# Task prompt:
In the rows below, copy every line word for word, starting with the line that contains "common name: Small-leaved blinks" and continuing through the line that contains "scientific name: Geum triflorum".

━━━━━ Provided information ━━━━━

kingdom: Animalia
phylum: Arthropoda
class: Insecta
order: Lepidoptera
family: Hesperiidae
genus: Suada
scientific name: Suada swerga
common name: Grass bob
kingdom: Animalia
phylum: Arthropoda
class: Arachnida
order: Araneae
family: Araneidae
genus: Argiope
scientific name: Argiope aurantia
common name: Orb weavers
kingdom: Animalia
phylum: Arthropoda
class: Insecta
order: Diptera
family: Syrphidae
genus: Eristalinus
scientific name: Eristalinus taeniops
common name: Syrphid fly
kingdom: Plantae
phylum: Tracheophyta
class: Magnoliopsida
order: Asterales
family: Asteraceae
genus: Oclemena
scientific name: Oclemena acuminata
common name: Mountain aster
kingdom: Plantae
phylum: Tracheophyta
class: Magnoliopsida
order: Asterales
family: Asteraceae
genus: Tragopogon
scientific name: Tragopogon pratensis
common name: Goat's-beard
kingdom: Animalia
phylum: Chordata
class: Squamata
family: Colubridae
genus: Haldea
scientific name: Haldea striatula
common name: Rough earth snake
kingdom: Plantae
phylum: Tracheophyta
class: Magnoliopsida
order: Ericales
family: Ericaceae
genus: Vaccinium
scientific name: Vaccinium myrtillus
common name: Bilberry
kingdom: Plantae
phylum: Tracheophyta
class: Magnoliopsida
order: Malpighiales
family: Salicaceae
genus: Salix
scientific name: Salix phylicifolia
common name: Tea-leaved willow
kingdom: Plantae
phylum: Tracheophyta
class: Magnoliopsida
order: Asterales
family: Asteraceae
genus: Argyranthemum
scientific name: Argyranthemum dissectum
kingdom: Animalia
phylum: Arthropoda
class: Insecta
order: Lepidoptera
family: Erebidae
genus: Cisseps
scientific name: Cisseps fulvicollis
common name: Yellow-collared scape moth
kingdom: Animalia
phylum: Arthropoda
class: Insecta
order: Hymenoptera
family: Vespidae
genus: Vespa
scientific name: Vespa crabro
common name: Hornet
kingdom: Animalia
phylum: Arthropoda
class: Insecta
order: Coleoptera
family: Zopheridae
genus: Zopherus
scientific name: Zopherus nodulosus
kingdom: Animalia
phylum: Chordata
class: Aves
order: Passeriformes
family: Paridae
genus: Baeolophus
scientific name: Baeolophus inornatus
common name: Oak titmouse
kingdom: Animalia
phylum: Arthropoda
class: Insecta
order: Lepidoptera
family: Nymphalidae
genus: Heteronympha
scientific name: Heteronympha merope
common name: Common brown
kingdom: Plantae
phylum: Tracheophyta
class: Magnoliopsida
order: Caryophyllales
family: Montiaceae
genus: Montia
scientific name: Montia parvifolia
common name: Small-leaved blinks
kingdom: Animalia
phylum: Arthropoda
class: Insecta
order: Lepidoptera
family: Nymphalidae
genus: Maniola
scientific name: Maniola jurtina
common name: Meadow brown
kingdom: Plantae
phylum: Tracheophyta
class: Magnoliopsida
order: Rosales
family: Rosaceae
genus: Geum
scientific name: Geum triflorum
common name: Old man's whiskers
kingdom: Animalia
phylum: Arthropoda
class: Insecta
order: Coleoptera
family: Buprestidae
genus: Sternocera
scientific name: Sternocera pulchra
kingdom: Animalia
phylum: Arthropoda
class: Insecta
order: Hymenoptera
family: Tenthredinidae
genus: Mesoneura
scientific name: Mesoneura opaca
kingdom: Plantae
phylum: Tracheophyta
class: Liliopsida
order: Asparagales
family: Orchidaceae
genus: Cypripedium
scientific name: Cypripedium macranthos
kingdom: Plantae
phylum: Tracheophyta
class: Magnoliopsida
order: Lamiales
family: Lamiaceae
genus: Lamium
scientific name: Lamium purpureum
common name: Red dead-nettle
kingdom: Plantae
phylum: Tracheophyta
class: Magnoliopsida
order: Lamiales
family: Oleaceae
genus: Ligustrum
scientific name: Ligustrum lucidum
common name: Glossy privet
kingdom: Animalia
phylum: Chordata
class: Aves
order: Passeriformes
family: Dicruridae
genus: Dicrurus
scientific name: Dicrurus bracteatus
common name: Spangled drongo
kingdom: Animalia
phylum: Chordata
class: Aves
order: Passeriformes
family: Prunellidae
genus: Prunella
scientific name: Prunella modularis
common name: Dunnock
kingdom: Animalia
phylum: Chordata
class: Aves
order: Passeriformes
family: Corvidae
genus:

━━━━━

# Written solution:
common name: Small-leaved blinks
kingdom: Animalia
phylum: Arthropoda
class: Insecta
order: Lepidoptera
family: Nymphalidae
genus: Maniola
scientific name: Maniola jurtina
common name: Meadow brown
kingdom: Plantae
phylum: Tracheophyta
class: Magnoliopsida
order: Rosales
family: Rosaceae
genus: Geum
scientific name: Geum triflorum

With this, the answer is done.